At one time, there were more than 3,000 hutongs that together constituted the city's chessboard grid layout. And the hutong neighborhoods and the close-knit communal life could be dated to the 13th century when a Mongol emperor from the Yuan Dynasty ruled the city.

Today, there are only about 1,000 of the hutongs left, and many of those are in poor shape, said Hua.

Known as a courageous woman who once stood in front of bulldozers in an attempt to get them to stop the demolition of hutongs, Hua says her desire to protect the old city started with her childhood memories and her ties to her birthplace.

Hua was born into Hongxing hutong in Dongcheng district in 1954. Her grandfather, Hua Nangui, had been a famous architect and one of the first generation of Chinese students to study in France. He also designed and built a siheyuan there and it was the place where Hua Xinmin's father was born.

He later studied architecture in France and married a French woman. After returning from France, her father was involved in Beijing's urban planning after 1949 as a chief designer.

Hua grew up in hutongs before her family moved to France in the 1970s, but she says she always considered hutongs to be the only place she felt comfortable and places that were full of memories.

She remembers fondly children playing under the shades and neighbors chatting near the doors and old men playing card games outside, which is why she fights back at the thought of bulldozers threatening the hutongs that have again been her home since she moved back to Beijing in the 1990s.

After speaking up for other hutong residents for more than eight years, she felt the sting of losing her own hutong home in 2005 under the local government's new urban planning for what is today the Jinbaojie street area.

"At first, I thought they would not dare because my father dedicated so much to the city's urban planning and construction, but they demolished it anyway," she said.

Hong Kong Jockey Club's Beijing clubhouse now stands where her home once stood.

And she says such historical treasures are still disappearing at a pace that could make people go numb.

As one of only a few female preservationists who have not given up the fight, she says she feels lonely and laments that people today are embracing a new way of life and seem to no longer care about the destiny of old hutongs.

Some non-governmental organizations are promoting the significance of Old Beijing, but rather than participating in the seminars and gatherings of scholars, she prefers to contact ordinary people who live in hutongs and do some down-to-earth work, which is why she rides her bicycle and knocks on the doors of Beijingers to collect their stories and document a disappearing way of life.

She published a book last year, For My Irreplaceable Hometown, a collection of essays and letters calling for the protection of old houses, which focused on how to preserve or protect old hutongs and siheyuan through legal avenues.

In recent months, there have been some success stories.
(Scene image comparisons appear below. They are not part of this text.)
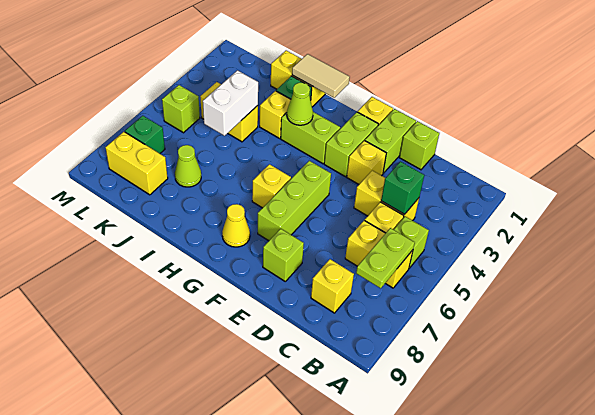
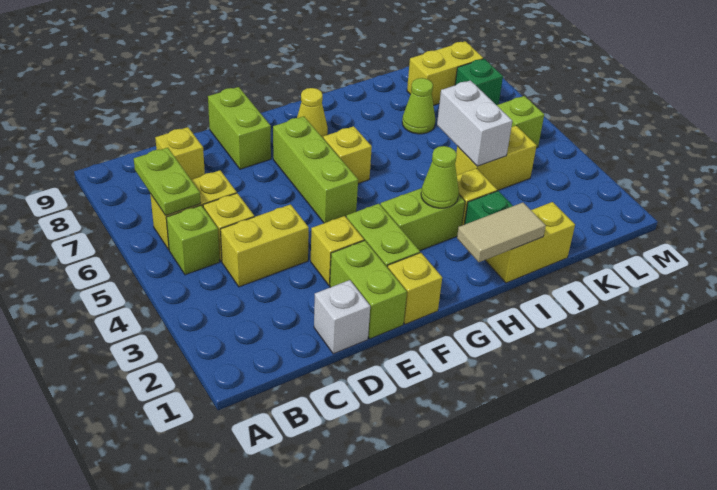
green 1x1 brick [381,162,424,214] -> none
lime 1x1 brick [399,121,439,170] -> white 1x1 brick [314,280,370,354]
lime 1x1 brick [263,229,304,281] -> lime 1x2 brick [208,87,271,169]

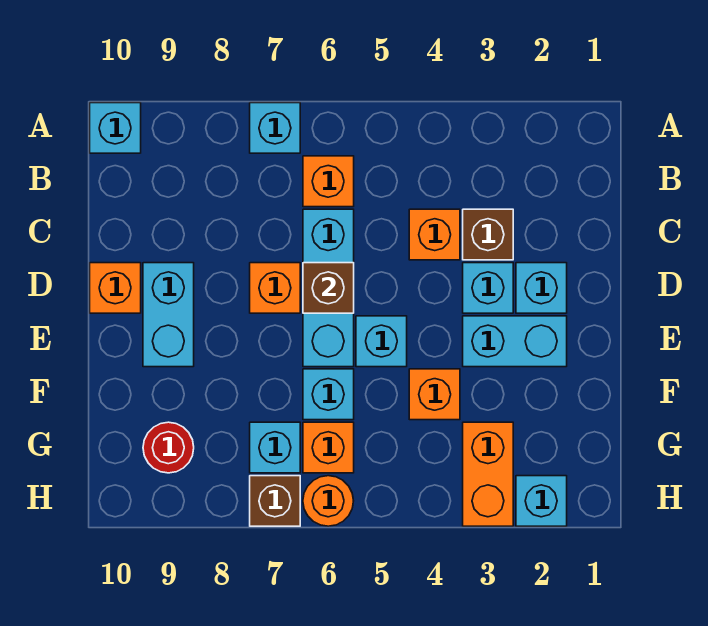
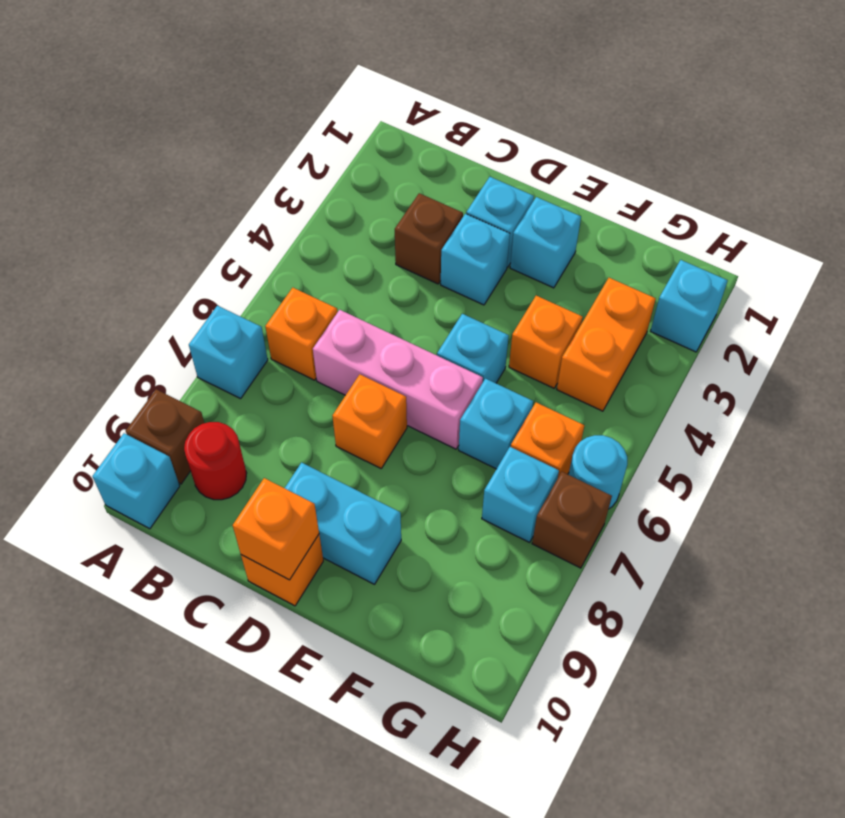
orange 1x1 brick [409,209,460,260] -> orange 1x1 brick moved to [233,478,319,580]
cyan 1x3 brick [303,209,354,367] -> pink 1x3 brick [313,310,483,449]
brown 1x1 brick [303,263,354,313] -> brown 1x1 brick moved to [126,389,204,484]
cyan 1x2 brick [463,316,567,367] -> cyan 1x1 brick [510,197,581,288]
orange 1x2 brick [463,422,513,526] -> orange 1x2 brick turned to [557,278,656,411]
red 1x1 round brick [143,422,194,473] -> red 1x1 round brick moved to [184,422,247,500]
orange 1x1 round brick [303,476,353,526] -> cyan 1x1 round brick [569,435,627,509]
Some homes that had belonged to historical figures, such as the former home of architect Liang Sicheng and his wife Lin Huiyin, have been saved.

But Hua says the memory is incomplete if the hutongs nearby are demolished.

"Beijing is known as an ancient capital with rich history and culture for the city as a whole, not by a single former celebrity's residences or a section of hutongs," she said.

"No more hutongs should be demolished, not even one."